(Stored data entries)

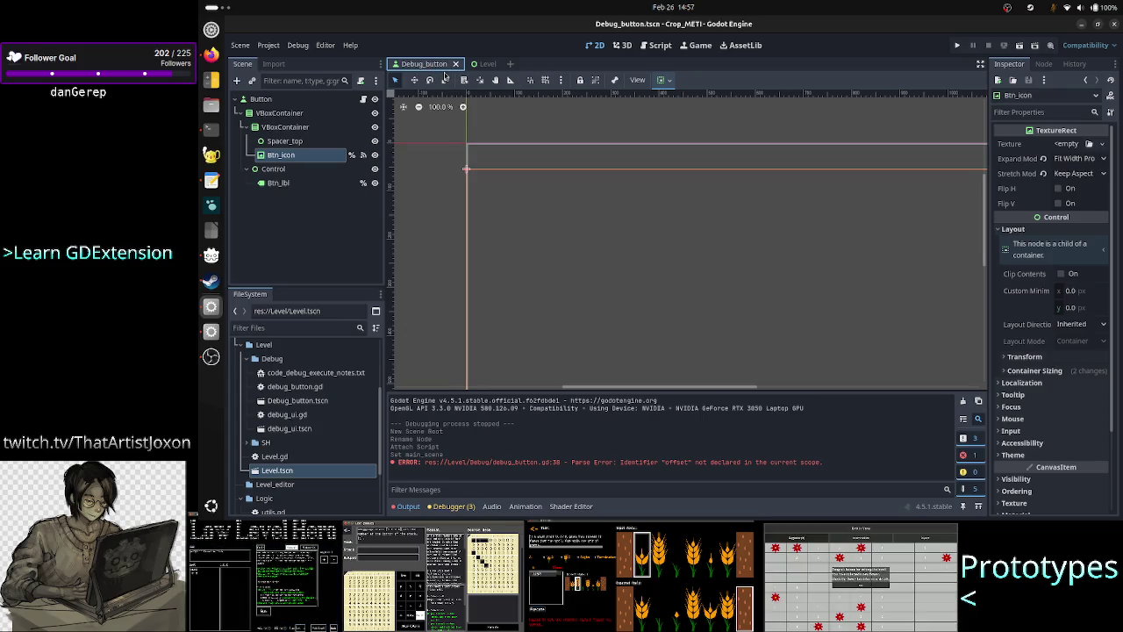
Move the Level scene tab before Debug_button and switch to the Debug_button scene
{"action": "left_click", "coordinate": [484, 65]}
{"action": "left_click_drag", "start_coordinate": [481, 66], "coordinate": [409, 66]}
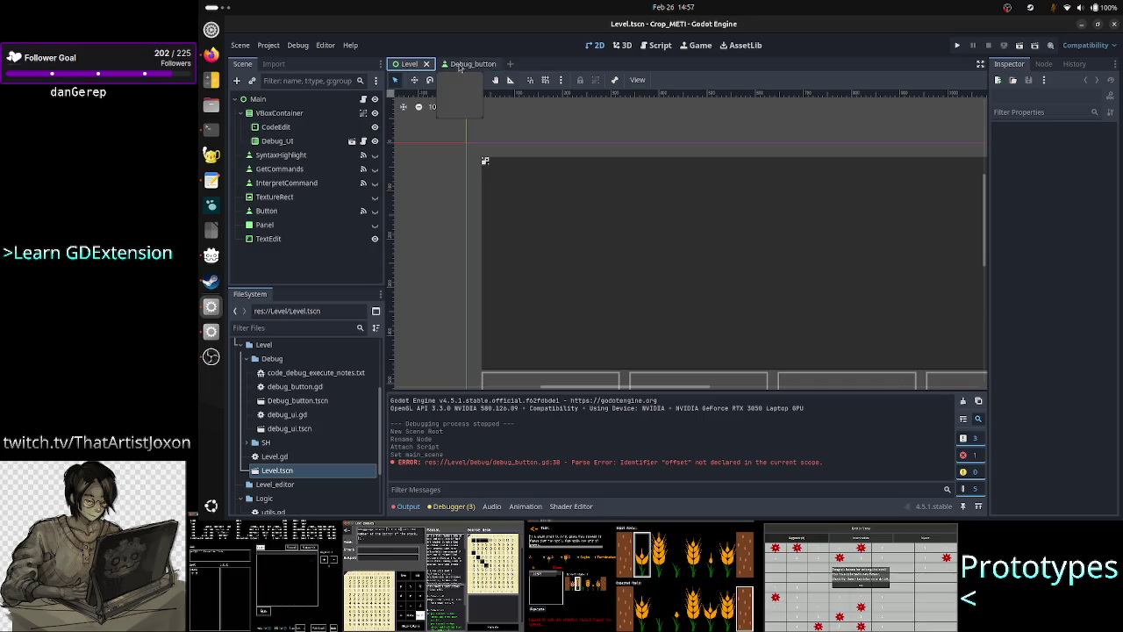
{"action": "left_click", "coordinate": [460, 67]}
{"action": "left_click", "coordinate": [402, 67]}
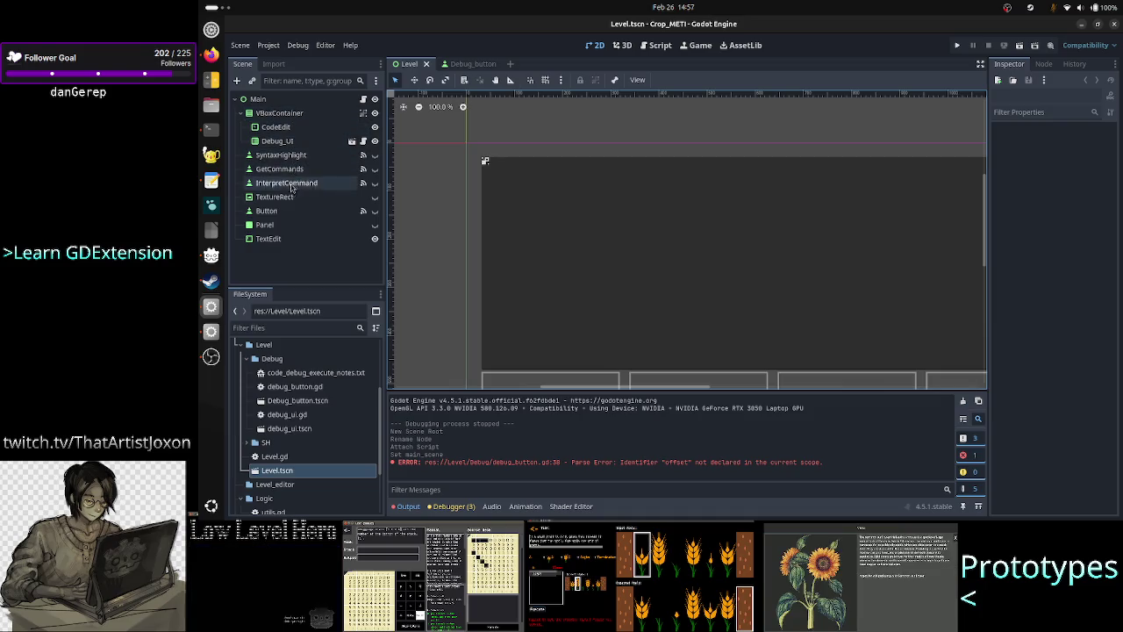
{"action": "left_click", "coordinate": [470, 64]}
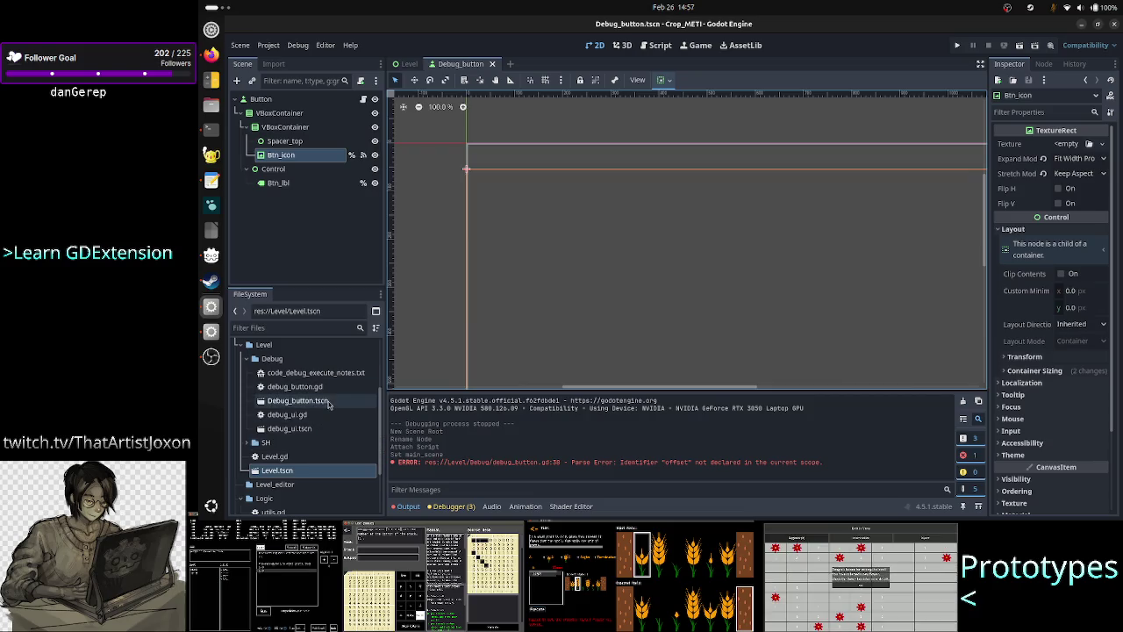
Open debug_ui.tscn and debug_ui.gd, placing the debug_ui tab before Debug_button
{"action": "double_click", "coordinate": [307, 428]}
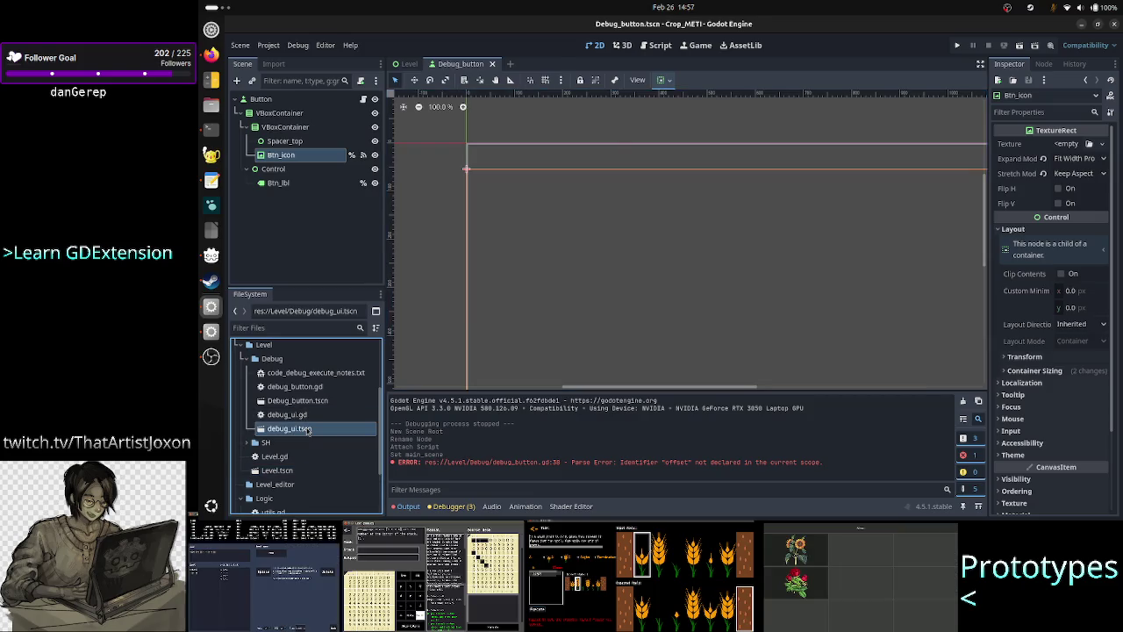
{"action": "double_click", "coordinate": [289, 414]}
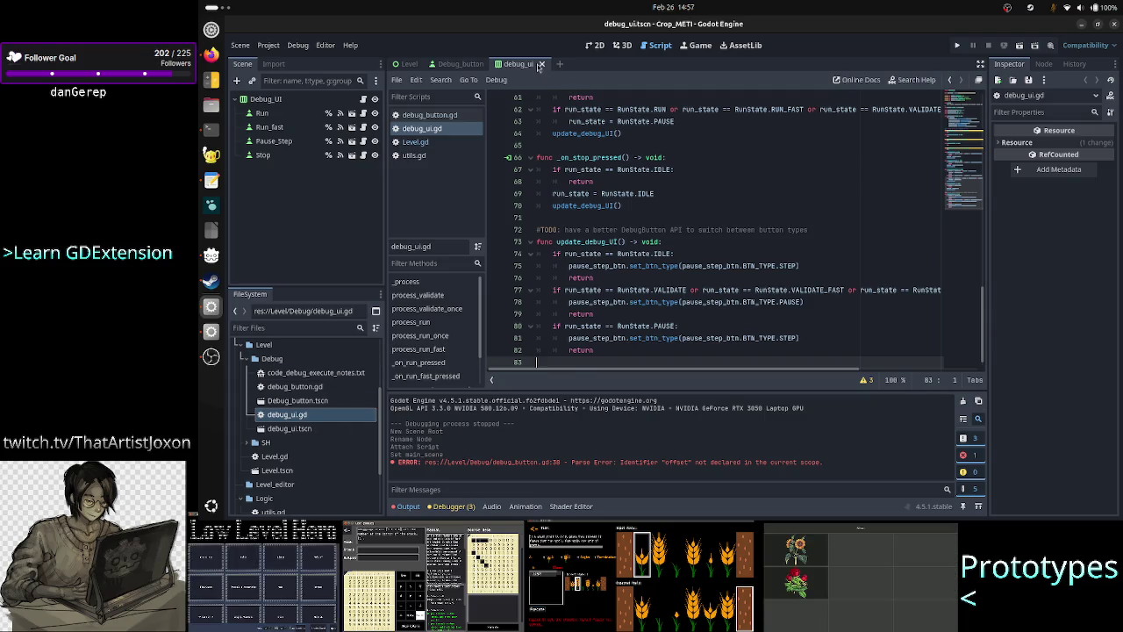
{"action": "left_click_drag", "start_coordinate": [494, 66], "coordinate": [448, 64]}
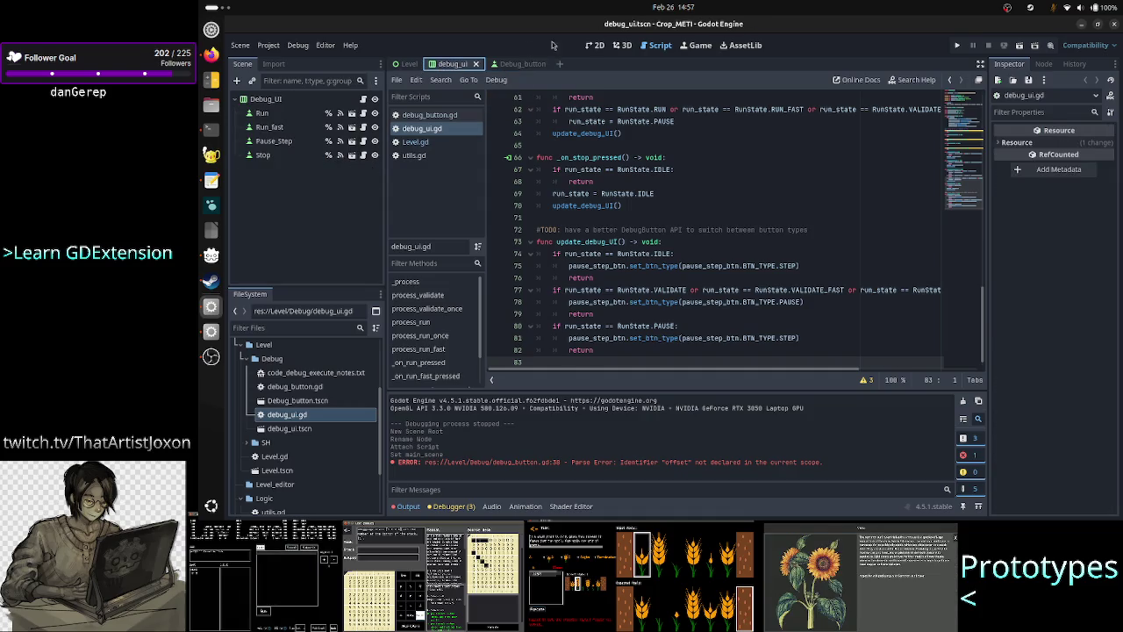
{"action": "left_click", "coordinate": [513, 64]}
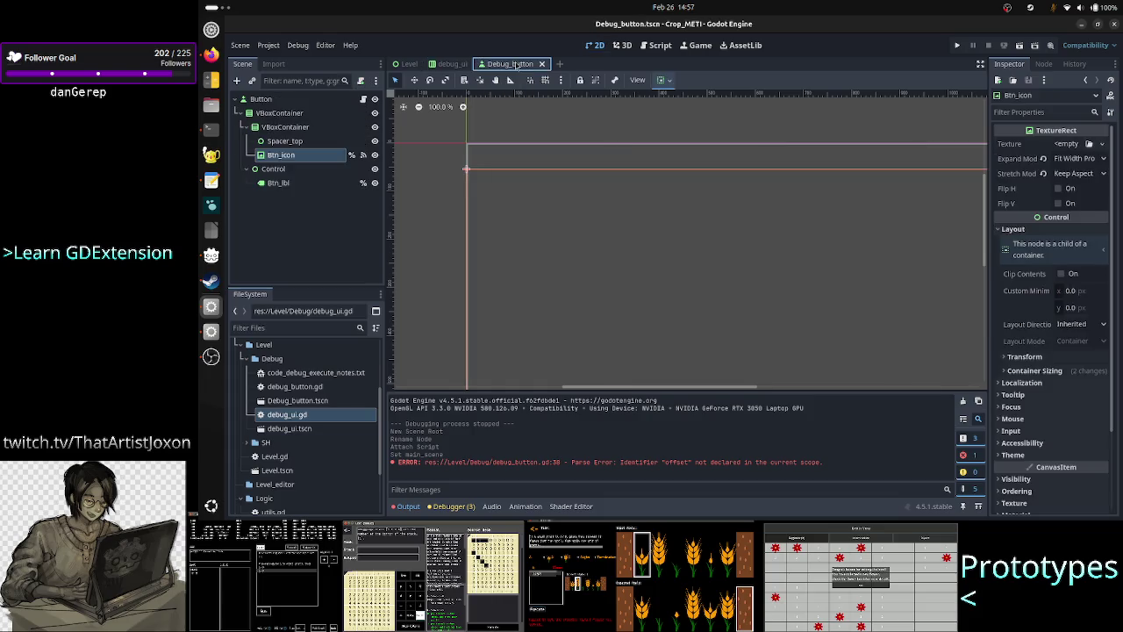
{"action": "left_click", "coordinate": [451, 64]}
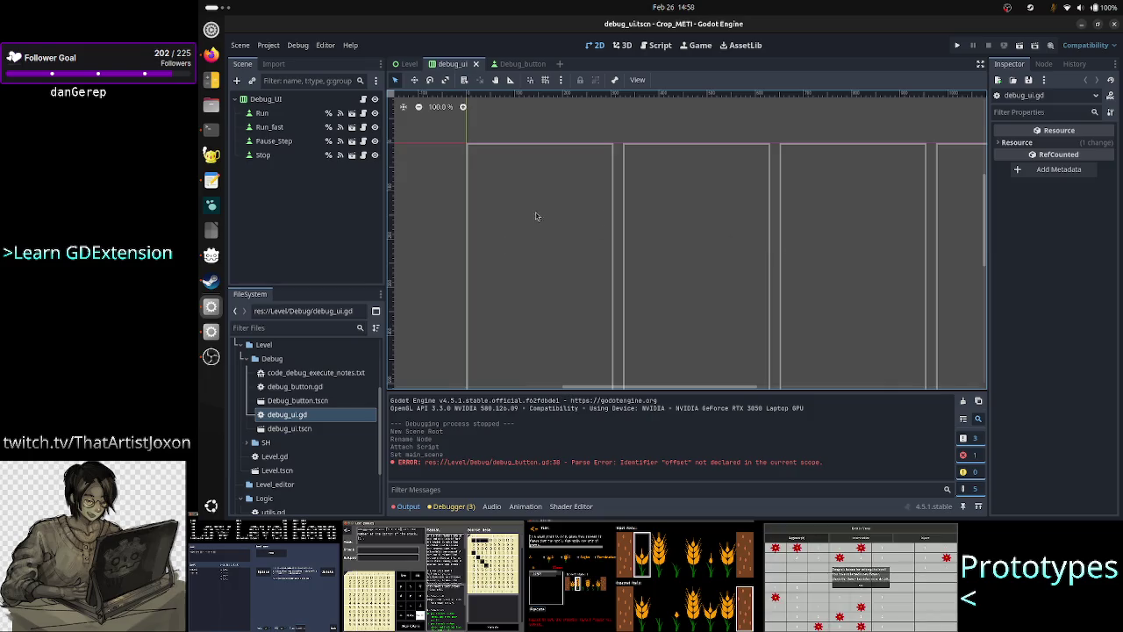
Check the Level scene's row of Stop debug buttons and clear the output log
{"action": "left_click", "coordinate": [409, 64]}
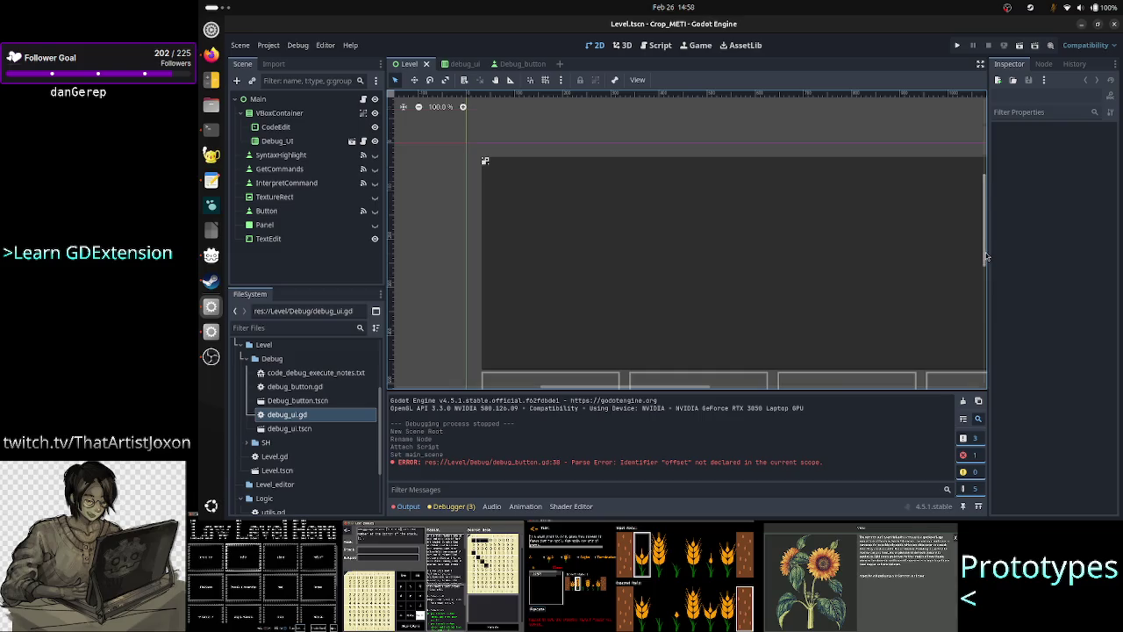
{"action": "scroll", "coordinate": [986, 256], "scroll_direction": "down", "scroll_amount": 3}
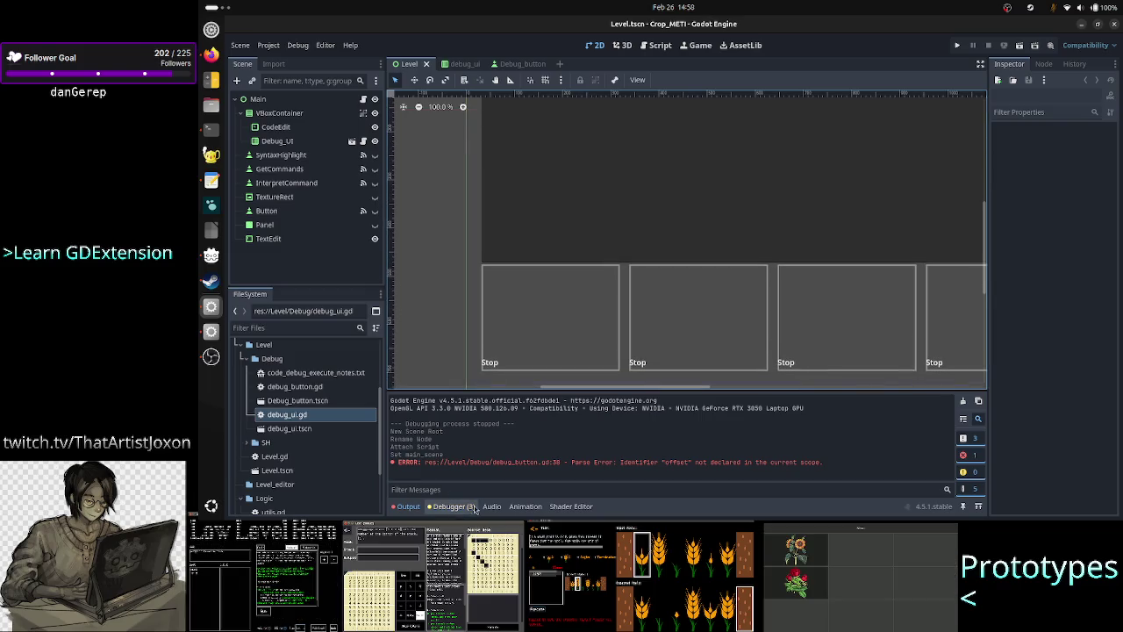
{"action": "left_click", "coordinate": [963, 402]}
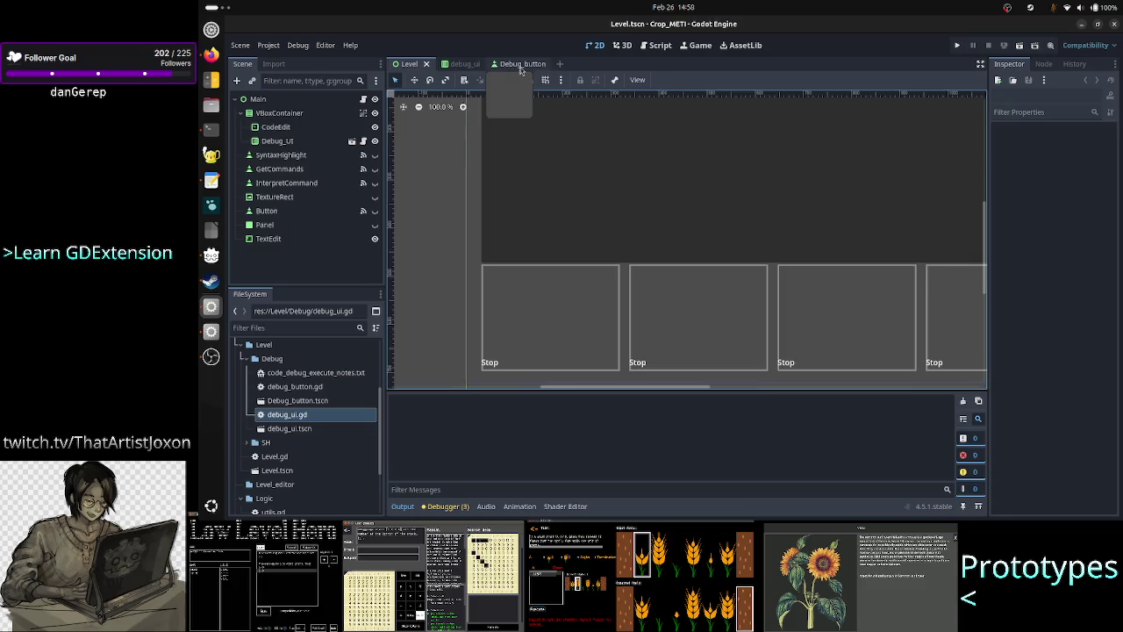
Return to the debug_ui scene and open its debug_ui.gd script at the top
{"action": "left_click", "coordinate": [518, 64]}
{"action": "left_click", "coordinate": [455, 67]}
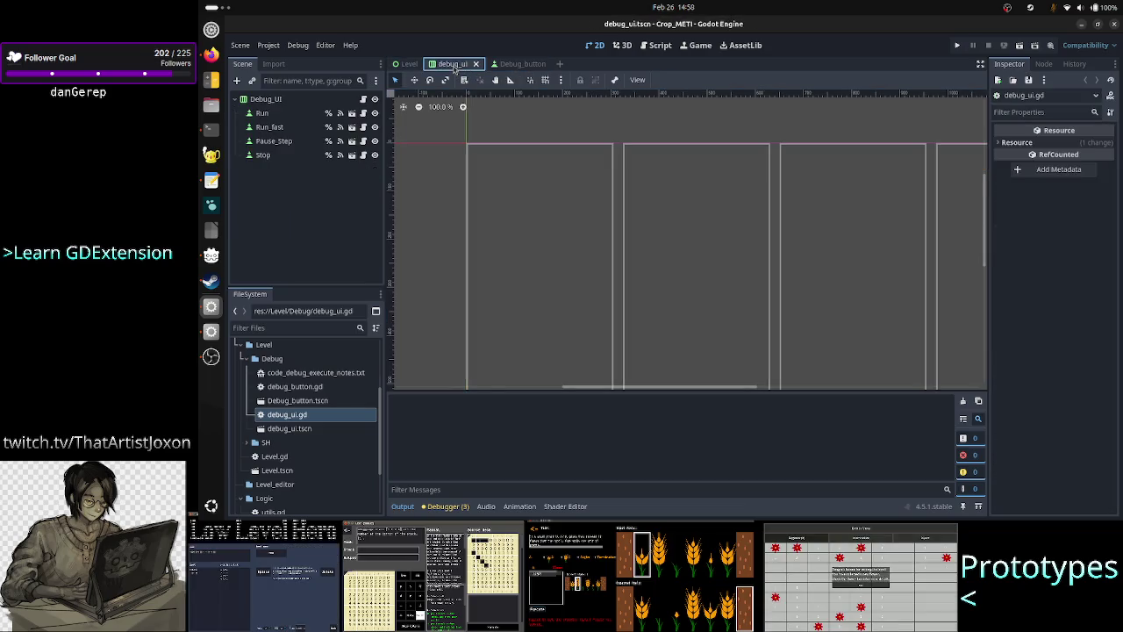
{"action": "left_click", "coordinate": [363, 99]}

_WORK INSTRUCTION:_ What the answer must hold: all the data above, given again exactly, without pictures.

_TASK RESULT:_
Move the Level scene tab before Debug_button and switch to the Debug_button scene
{"action": "left_click", "coordinate": [484, 65]}
{"action": "left_click_drag", "start_coordinate": [481, 66], "coordinate": [409, 66]}
{"action": "left_click", "coordinate": [460, 67]}
{"action": "left_click", "coordinate": [402, 67]}
{"action": "left_click", "coordinate": [470, 64]}
Open debug_ui.tscn and debug_ui.gd, placing the debug_ui tab before Debug_button
{"action": "double_click", "coordinate": [307, 428]}
{"action": "double_click", "coordinate": [289, 414]}
{"action": "left_click_drag", "start_coordinate": [494, 66], "coordinate": [448, 64]}
{"action": "left_click", "coordinate": [513, 64]}
{"action": "left_click", "coordinate": [451, 64]}
Check the Level scene's row of Stop debug buttons and clear the output log
{"action": "left_click", "coordinate": [409, 64]}
{"action": "scroll", "coordinate": [986, 256], "scroll_direction": "down", "scroll_amount": 3}
{"action": "left_click", "coordinate": [963, 402]}
Return to the debug_ui scene and open its debug_ui.gd script at the top
{"action": "left_click", "coordinate": [518, 64]}
{"action": "left_click", "coordinate": [455, 67]}
{"action": "left_click", "coordinate": [363, 99]}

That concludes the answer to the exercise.